Work to be completed: Reproduce the material below word for word, starting at its beginning and going on through the line that contains "Reading right to". Leave the pictures out.

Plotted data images
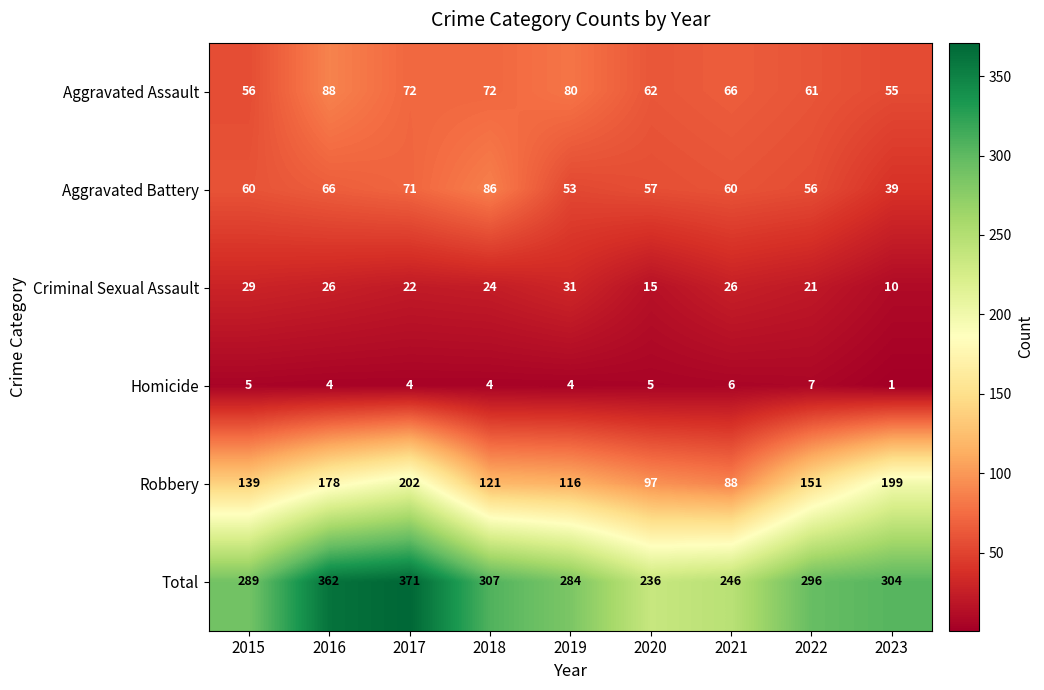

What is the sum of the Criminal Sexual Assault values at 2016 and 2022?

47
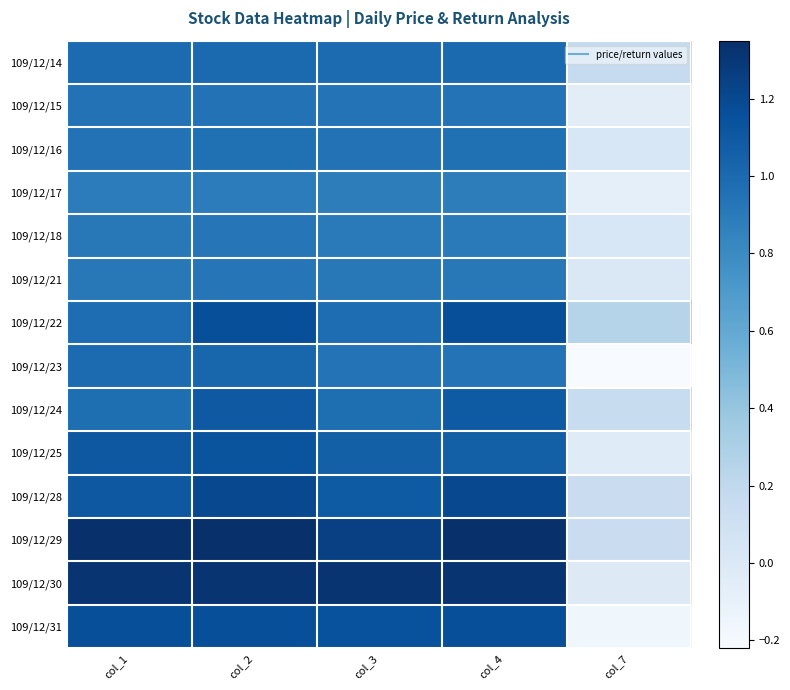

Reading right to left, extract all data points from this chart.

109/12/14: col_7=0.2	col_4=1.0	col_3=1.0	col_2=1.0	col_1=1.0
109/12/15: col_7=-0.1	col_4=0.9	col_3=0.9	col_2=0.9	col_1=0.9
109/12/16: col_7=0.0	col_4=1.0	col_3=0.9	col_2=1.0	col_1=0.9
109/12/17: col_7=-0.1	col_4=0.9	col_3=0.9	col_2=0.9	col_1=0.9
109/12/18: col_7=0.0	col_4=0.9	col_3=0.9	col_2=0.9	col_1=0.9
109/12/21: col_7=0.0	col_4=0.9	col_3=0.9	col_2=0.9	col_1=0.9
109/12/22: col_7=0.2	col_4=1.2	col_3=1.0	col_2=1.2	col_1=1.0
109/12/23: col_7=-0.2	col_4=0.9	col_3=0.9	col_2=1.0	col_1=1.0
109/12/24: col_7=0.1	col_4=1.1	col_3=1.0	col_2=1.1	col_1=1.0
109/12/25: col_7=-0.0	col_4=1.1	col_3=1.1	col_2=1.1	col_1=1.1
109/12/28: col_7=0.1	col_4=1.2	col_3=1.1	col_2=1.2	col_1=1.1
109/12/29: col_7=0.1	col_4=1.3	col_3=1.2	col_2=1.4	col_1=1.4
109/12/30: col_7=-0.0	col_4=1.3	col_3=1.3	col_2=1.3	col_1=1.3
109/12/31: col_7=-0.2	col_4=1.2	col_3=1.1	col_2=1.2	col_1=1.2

Answer to this task:
What is the sum of the Criminal Sexual Assault values at 2016 and 2022?

47

Reading right to left, extract all data points from this chart.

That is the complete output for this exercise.